▶ _GOAL OF THE EXERCISE_
Give back exactly the lines from the one that includes "منظره‌‌ زیبای امروز ،کوچه یکم" to the last line below, both included, and no further lines.

▶ _Collected data_
+++

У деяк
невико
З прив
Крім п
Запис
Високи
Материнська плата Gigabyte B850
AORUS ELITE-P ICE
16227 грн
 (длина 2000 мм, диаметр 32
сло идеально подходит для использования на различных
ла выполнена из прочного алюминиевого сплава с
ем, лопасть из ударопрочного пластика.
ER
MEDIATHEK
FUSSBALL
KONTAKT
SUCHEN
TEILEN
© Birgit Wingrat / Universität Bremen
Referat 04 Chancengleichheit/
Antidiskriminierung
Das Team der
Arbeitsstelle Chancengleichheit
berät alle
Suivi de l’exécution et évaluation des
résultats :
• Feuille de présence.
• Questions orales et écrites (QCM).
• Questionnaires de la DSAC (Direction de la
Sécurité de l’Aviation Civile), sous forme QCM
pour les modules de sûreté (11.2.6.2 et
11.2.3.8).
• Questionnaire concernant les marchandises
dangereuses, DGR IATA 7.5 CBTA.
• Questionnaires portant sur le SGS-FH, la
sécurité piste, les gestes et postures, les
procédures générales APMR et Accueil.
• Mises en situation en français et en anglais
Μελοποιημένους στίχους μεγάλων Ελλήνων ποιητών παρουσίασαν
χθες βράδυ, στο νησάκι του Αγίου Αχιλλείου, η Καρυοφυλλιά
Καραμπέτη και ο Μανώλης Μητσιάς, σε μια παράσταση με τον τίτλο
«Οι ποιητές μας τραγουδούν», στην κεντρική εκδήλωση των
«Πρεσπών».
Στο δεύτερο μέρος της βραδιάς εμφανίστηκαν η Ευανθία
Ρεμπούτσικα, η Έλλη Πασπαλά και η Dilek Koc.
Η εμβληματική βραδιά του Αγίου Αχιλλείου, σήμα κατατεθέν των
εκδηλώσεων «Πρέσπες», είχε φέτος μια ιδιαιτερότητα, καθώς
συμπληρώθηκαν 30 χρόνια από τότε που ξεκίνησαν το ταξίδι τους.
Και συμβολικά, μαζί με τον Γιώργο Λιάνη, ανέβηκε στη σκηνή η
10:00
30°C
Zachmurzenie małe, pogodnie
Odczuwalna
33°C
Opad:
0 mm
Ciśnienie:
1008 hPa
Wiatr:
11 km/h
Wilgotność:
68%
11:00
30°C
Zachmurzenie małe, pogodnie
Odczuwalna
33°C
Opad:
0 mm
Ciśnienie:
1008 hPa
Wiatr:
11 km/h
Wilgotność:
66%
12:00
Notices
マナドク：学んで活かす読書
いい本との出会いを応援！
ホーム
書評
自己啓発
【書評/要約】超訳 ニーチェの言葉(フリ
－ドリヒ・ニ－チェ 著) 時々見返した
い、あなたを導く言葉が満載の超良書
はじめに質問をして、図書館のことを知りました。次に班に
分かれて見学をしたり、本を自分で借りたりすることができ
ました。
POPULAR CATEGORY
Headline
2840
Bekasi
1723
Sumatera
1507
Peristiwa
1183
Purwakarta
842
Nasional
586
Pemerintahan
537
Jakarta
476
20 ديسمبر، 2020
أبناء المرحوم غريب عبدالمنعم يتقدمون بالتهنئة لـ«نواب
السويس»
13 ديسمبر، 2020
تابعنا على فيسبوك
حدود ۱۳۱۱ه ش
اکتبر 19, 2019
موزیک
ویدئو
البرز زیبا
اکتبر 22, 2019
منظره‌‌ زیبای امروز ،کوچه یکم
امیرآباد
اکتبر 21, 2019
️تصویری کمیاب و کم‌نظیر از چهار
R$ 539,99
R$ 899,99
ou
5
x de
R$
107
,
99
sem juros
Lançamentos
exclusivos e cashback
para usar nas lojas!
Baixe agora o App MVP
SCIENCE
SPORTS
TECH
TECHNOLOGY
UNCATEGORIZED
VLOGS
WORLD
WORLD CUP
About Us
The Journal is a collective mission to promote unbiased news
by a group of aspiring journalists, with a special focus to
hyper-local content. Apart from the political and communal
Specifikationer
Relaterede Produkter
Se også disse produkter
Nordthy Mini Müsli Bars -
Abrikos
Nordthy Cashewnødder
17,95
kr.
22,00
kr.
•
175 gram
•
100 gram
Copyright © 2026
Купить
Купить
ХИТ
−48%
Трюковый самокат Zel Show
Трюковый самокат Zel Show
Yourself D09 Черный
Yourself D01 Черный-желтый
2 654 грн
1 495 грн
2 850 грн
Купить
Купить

+++

▶ _ANSWER BOX_
منظره‌‌ زیبای امروز ،کوچه یکم
امیرآباد
اکتبر 21, 2019
️تصویری کمیاب و کم‌نظیر از چهار
R$ 539,99
R$ 899,99
ou
5
x de
R$
107
,
99
sem juros
Lançamentos
exclusivos e cashback
para usar nas lojas!
Baixe agora o App MVP
SCIENCE
SPORTS
TECH
TECHNOLOGY
UNCATEGORIZED
VLOGS
WORLD
WORLD CUP
About Us
The Journal is a collective mission to promote unbiased news
by a group of aspiring journalists, with a special focus to
hyper-local content. Apart from the political and communal
Specifikationer
Relaterede Produkter
Se også disse produkter
Nordthy Mini Müsli Bars -
Abrikos
Nordthy Cashewnødder
17,95
kr.
22,00
kr.
•
175 gram
•
100 gram
Copyright © 2026
Купить
Купить
ХИТ
−48%
Трюковый самокат Zel Show
Трюковый самокат Zel Show
Yourself D09 Черный
Yourself D01 Черный-желтый
2 654 грн
1 495 грн
2 850 грн
Купить
Купить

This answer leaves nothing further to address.